◆ **Required action 1**
According to the piece about Mary Weiss, where did the writer first meet her?
◆ **Required action 2**
From the piece about Mary Weiss, reproduce the passage starting with "The slow torture" and going on through "her some more.", word for word.

+++ Excerpt

The slow torture of Mary Weiss

Last week I got an email from Mike Howard.  It had been sent at 3:56 am.  “Sorry for this email, but Mary suffered another stroke last evening.  I’m heading down to the hospital now again.”

I wish I could say this came as a shock.  But to be honest, I can’t.  How anyone can survive the kind of psychological torture Mary Weiss has been forced to endure I don’t know.  When I think of Mary, I think of the Book of Job.  I think of God making a deal with the University of Minnesota.  You can take away her child.  Let him commit suicide.  Hide the facts.  Deny responsibility.  Refuse to investigate. Tell people that her son’s suicide was her fault.  File a legal action against her demanding money that she does not have, just to intimidate her.  See exactly how much she can stand, then torture her some more.

When I first met Mary, five years ago, she was a strong, determined, very angry woman.  It was the fall of 2008 at the Coffee News Café in St. Paul; I remember she was wearing an Obama campaign button on her sweater.  But everything changed sixteen months ago when she suffered a severe stroke.She has fought back hard to recover, but the road hasn’t been easy. It seems as if a month doesn’t pass without Mike calling the paramedics, or rushing her to the doctor, or taking her to the emergency room. This recent stroke was the most severe setback in a while. Mary has been in the hospital for twelve days.

++++++
+++ Supplied information

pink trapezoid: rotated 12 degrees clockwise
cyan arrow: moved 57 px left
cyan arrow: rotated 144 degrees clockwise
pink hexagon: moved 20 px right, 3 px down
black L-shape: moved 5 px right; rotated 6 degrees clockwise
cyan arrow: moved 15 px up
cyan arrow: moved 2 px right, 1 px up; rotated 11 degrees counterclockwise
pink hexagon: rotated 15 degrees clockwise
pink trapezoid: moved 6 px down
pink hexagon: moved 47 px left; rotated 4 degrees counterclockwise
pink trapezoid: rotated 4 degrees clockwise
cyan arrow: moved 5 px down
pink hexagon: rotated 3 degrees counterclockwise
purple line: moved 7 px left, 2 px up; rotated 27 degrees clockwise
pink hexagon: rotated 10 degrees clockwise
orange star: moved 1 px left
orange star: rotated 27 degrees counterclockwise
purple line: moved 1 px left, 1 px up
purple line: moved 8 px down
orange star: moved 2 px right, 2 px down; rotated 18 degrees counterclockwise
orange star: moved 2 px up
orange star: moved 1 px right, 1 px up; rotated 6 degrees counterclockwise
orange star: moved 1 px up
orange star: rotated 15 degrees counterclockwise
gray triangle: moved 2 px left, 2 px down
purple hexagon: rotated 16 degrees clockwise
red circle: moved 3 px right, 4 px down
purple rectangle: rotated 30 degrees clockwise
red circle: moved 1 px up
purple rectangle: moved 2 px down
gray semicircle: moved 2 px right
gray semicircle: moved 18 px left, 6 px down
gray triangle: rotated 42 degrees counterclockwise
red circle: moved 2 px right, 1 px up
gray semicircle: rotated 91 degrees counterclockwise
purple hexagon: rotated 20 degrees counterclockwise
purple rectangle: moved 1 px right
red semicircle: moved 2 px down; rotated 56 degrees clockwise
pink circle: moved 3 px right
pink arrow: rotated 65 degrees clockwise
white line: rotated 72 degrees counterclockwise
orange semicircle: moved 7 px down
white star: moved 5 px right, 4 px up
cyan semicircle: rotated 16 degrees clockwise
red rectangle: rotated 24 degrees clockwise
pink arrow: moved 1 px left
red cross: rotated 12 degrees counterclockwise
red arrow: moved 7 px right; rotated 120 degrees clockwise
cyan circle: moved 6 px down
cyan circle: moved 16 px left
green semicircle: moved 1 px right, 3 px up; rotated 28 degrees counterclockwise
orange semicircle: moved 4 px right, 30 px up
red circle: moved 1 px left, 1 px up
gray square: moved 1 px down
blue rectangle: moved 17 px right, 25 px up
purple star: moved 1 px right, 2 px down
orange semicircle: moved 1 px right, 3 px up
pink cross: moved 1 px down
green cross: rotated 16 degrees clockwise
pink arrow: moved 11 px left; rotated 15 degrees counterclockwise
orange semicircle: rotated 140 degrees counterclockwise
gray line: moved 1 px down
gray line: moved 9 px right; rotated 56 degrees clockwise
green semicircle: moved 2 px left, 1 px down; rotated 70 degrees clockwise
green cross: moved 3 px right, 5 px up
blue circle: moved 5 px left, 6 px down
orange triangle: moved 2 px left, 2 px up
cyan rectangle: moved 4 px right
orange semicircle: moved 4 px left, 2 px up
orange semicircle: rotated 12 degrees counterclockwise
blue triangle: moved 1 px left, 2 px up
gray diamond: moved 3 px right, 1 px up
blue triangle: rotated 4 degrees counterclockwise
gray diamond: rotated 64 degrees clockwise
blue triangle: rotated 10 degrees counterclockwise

++++++

◆ **Task answer 1**
At the Coffee News Café in St. Paul.

◆ **Task answer 2**
The slow torture of Mary Weiss

Last week I got an email from Mike Howard.  It had been sent at 3:56 am.  “Sorry for this email, but Mary suffered another stroke last evening.  I’m heading down to the hospital now again.”

I wish I could say this came as a shock.  But to be honest, I can’t.  How anyone can survive the kind of psychological torture Mary Weiss has been forced to endure I don’t know.  When I think of Mary, I think of the Book of Job.  I think of God making a deal with the University of Minnesota.  You can take away her child.  Let him commit suicide.  Hide the facts.  Deny responsibility.  Refuse to investigate. Tell people that her son’s suicide was her fault.  File a legal action against her demanding money that she does not have, just to intimidate her.  See exactly how much she can stand, then torture her some more.